Motyl szczęścia (kolejne 2 rozdziały) - akacjowa agnes
Proza » Obyczajowe » Motyl szczęścia (kolejne 2 rozdziały)
A A A
Od autora: Skoro napisałam dalszy ciąg, to wystawiam. Raz kozie śmierć :)

 

- Co to za ulotka?

- Nie wiem. Mnie nie zaciekawiła. Przeczytaj i wyrzuć. – Phil jak zwykle wiedział, co trzeba zrobić.

Karin usiadła na poręczy fotela i zaczęła przeglądać ulotkę, którą przed chwilą wniósł do domu Phil razem z listami wyjętymi ze skrzynki. Była to informacja o jakimś spotkaniu w domu książki w ich miejscowości. Miało się odbyć następnego dnia. Ale co to za spotkanie? Karin nie była do końca pewna o co w tym chodzi, ale bardzo zaintrygował ją tytuł spotkania: „Motyl szczęścia”.

Od jakiegoś czasu prześladowały ją myśli, że czegoś takiego jak szczęście, to ona nie zazna. Nigdy, przenigdy. Choć pragnęła tego za wszelką cenę. Pragnęła tego tak bardzo, że próbowała dawać maksimum szczęścia wszystkim najbliższym. Robiła to z nadzieją, że to ją doprowadzi do bram tego nieuchwytnego uczucia.

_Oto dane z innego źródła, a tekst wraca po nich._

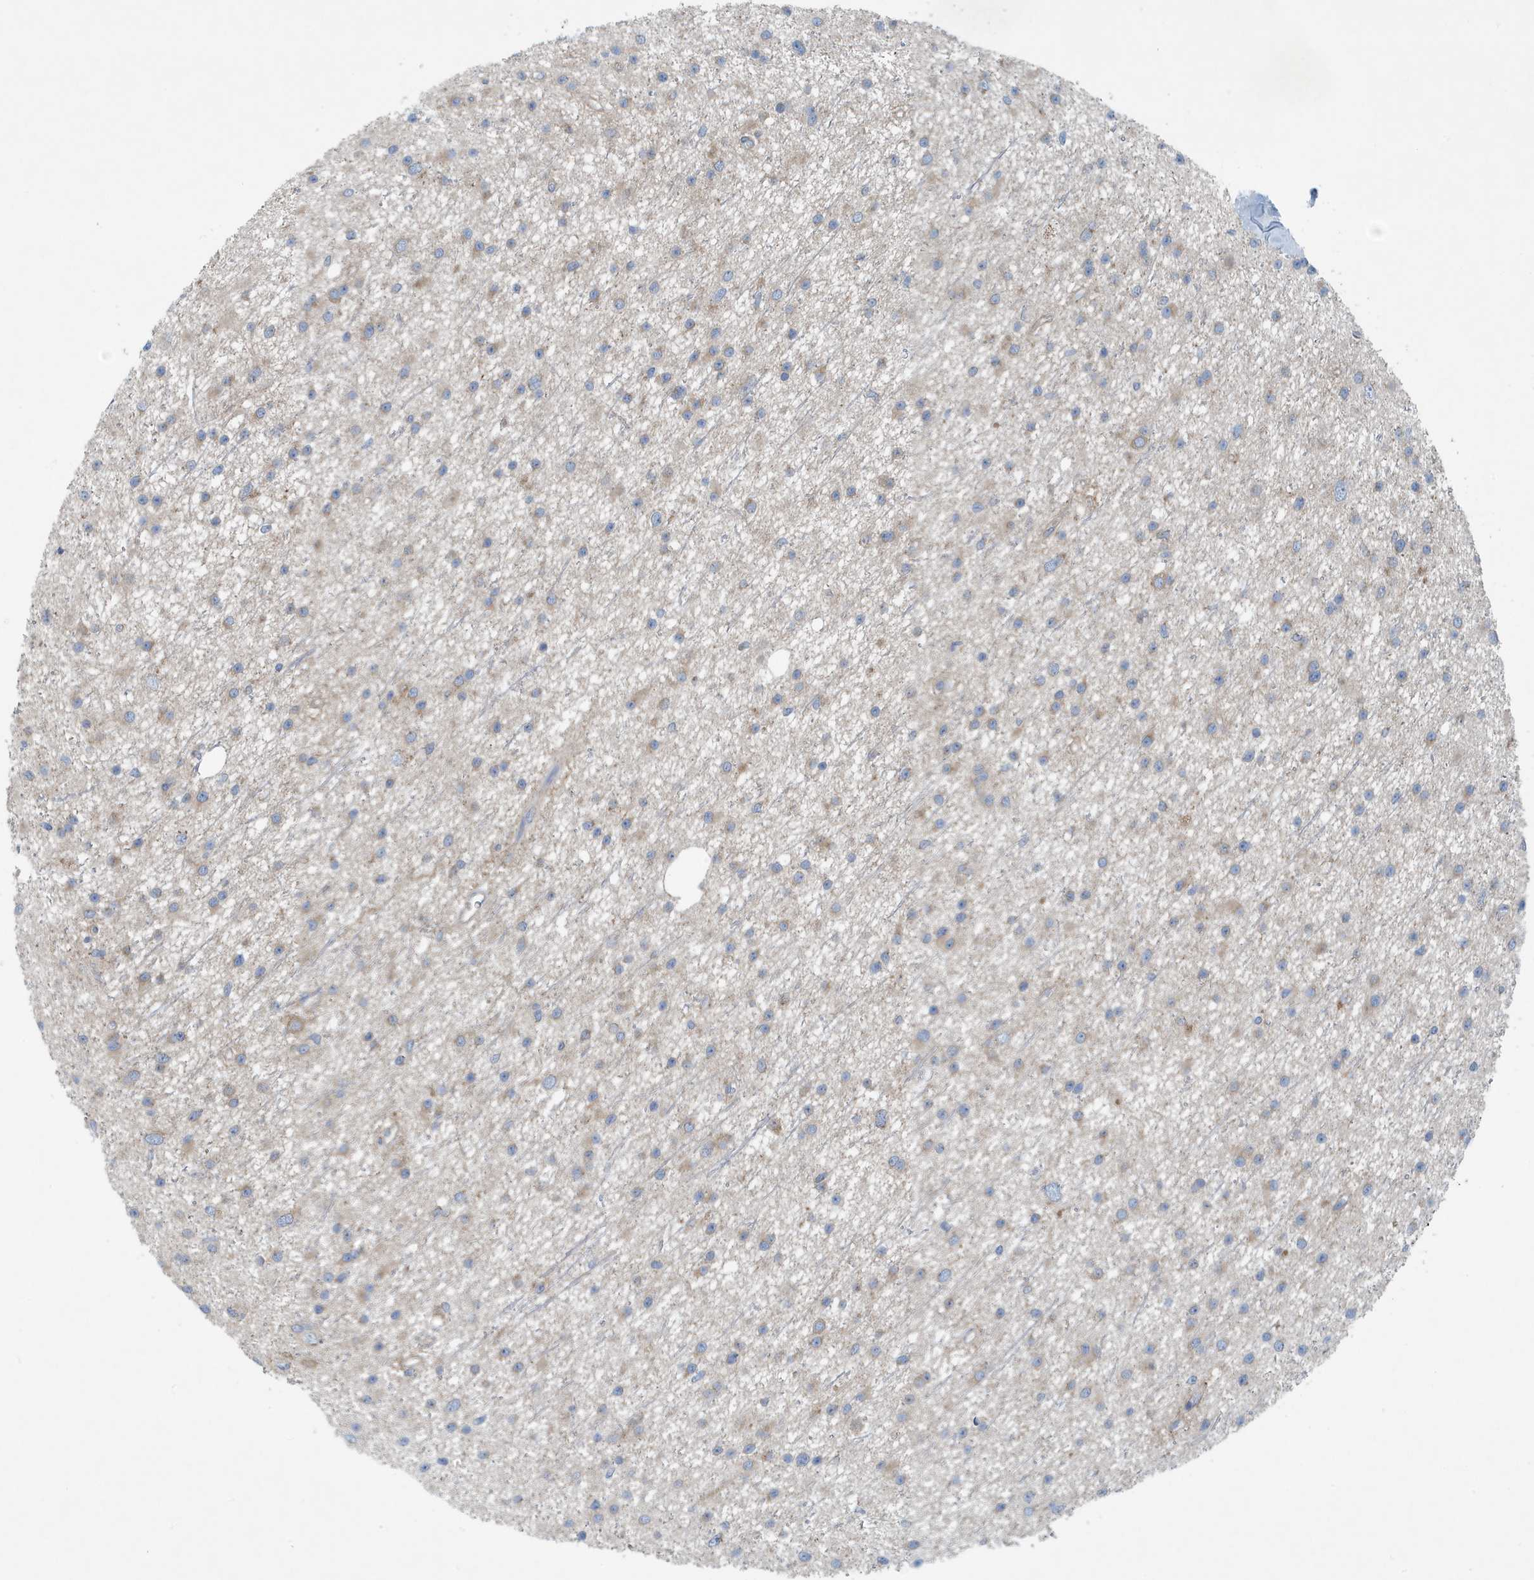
{"staining": {"intensity": "weak", "quantity": "25%-75%", "location": "cytoplasmic/membranous"}, "tissue": "glioma", "cell_type": "Tumor cells", "image_type": "cancer", "snomed": [{"axis": "morphology", "description": "Glioma, malignant, Low grade"}, {"axis": "topography", "description": "Cerebral cortex"}], "caption": "There is low levels of weak cytoplasmic/membranous expression in tumor cells of glioma, as demonstrated by immunohistochemical staining (brown color).", "gene": "PPM1M", "patient": {"sex": "female", "age": 39}}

- I co to jest? – od niechcenia spytał Phil zaglądając do garnków, bo widocznie był już głodny.

- Takie spotkanie w Bibliotece… Wiesz, i chyba chciałabym tam pójść. – Choć ulotka była bardzo tajemnicza, czuła, że musi tam jutro być.

- I co? Mam się zająć małym? Jutro? A co to za dzień? Aaa, czwartek. Ale nie wiem, o której wrócę z pracy. – Phil najwyraźniej wolał, by nigdzie nie szła.

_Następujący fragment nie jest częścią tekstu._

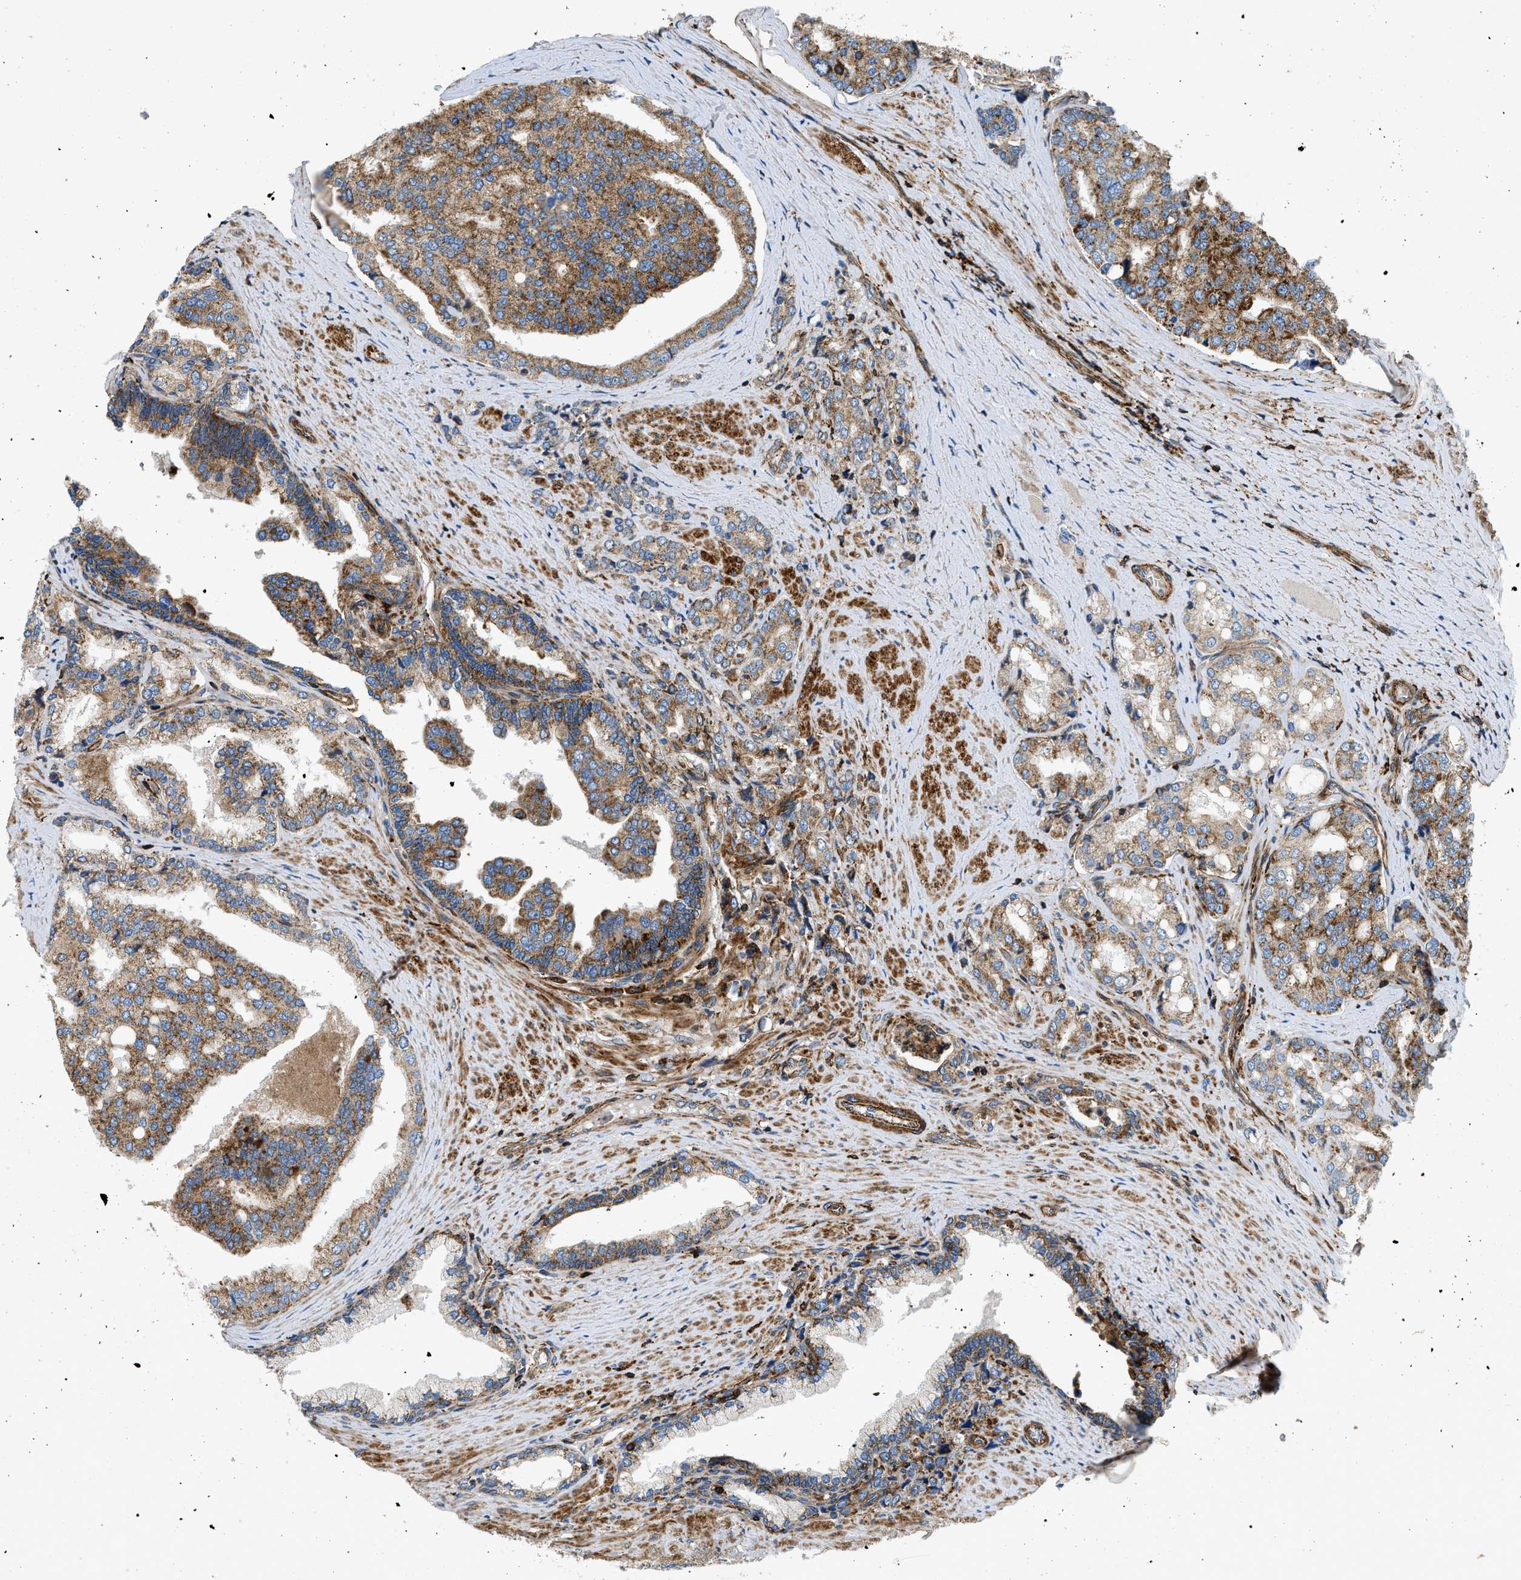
{"staining": {"intensity": "strong", "quantity": ">75%", "location": "cytoplasmic/membranous"}, "tissue": "prostate cancer", "cell_type": "Tumor cells", "image_type": "cancer", "snomed": [{"axis": "morphology", "description": "Adenocarcinoma, High grade"}, {"axis": "topography", "description": "Prostate"}], "caption": "Brown immunohistochemical staining in human high-grade adenocarcinoma (prostate) displays strong cytoplasmic/membranous expression in about >75% of tumor cells.", "gene": "DHODH", "patient": {"sex": "male", "age": 50}}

- Mogę go podrzucić do jednej z babć. Zaraz zadzwonię  i się dowiem, która ma czas…

- Coś ty taka napalona? Powoli, powoli. A obiad?

- Wiesz, chcę mieć pewność, że choć jedna z mam będzie jutro mogła wziąć Chimka do siebie… naprawdę chcę tam iść… - odparła i zaczęła wybierać numer do swojej mamy.

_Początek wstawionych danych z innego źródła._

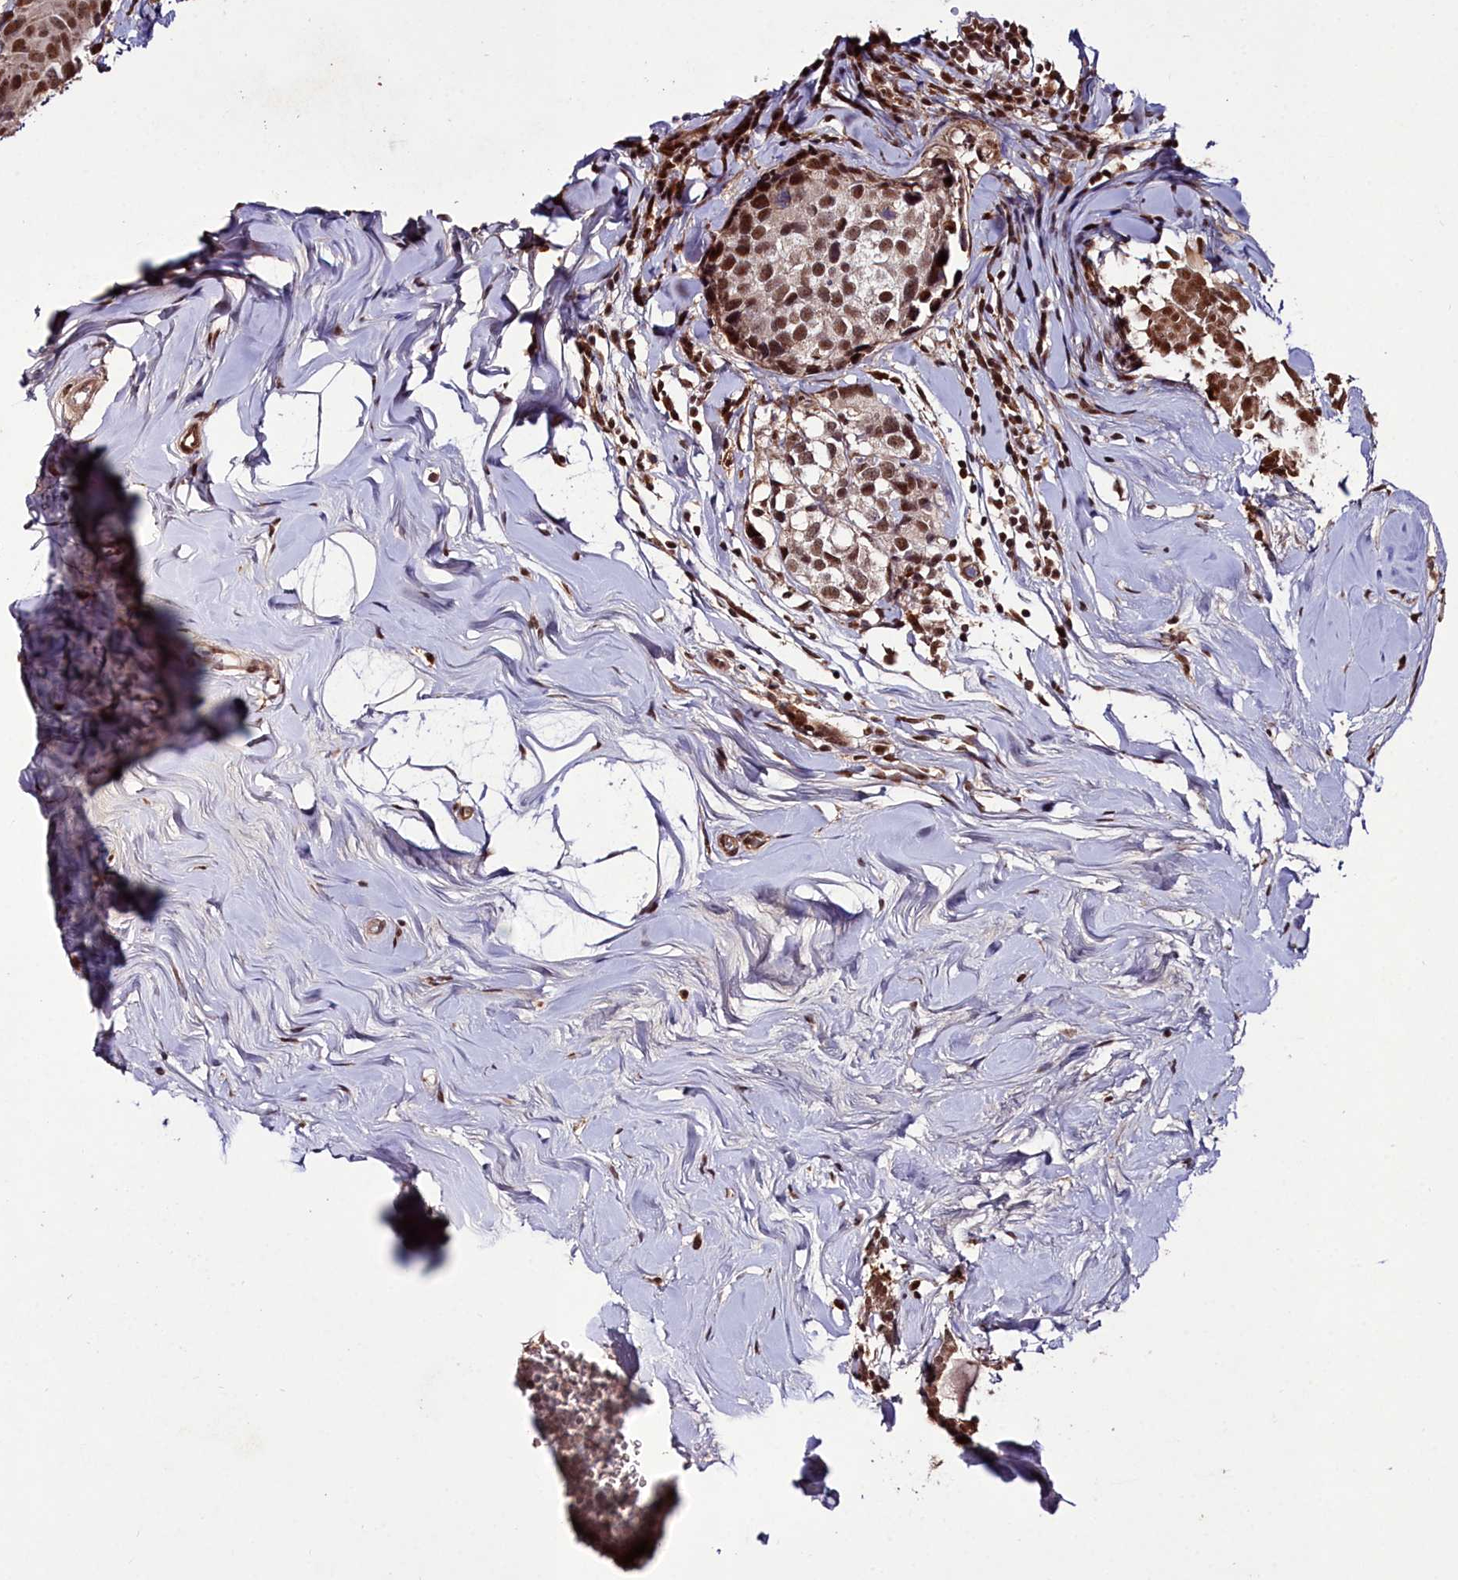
{"staining": {"intensity": "moderate", "quantity": ">75%", "location": "nuclear"}, "tissue": "breast cancer", "cell_type": "Tumor cells", "image_type": "cancer", "snomed": [{"axis": "morphology", "description": "Lobular carcinoma"}, {"axis": "topography", "description": "Breast"}], "caption": "Human breast lobular carcinoma stained with a brown dye reveals moderate nuclear positive expression in approximately >75% of tumor cells.", "gene": "CXXC1", "patient": {"sex": "female", "age": 59}}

- A obiad? Gdzie jest mały? Karin! – Ale ona nie słyszała, idąc na piętro rozmawiała już przez telefon.

Z góry zbiegł Joachim z uśmiechem od ucha do ucha:

- Jutro jadę do babci. Weźmie mnie na lody!

- Skąd wiesz?

- Podsłyszałem, jak mama rozmawiała przez komórkę.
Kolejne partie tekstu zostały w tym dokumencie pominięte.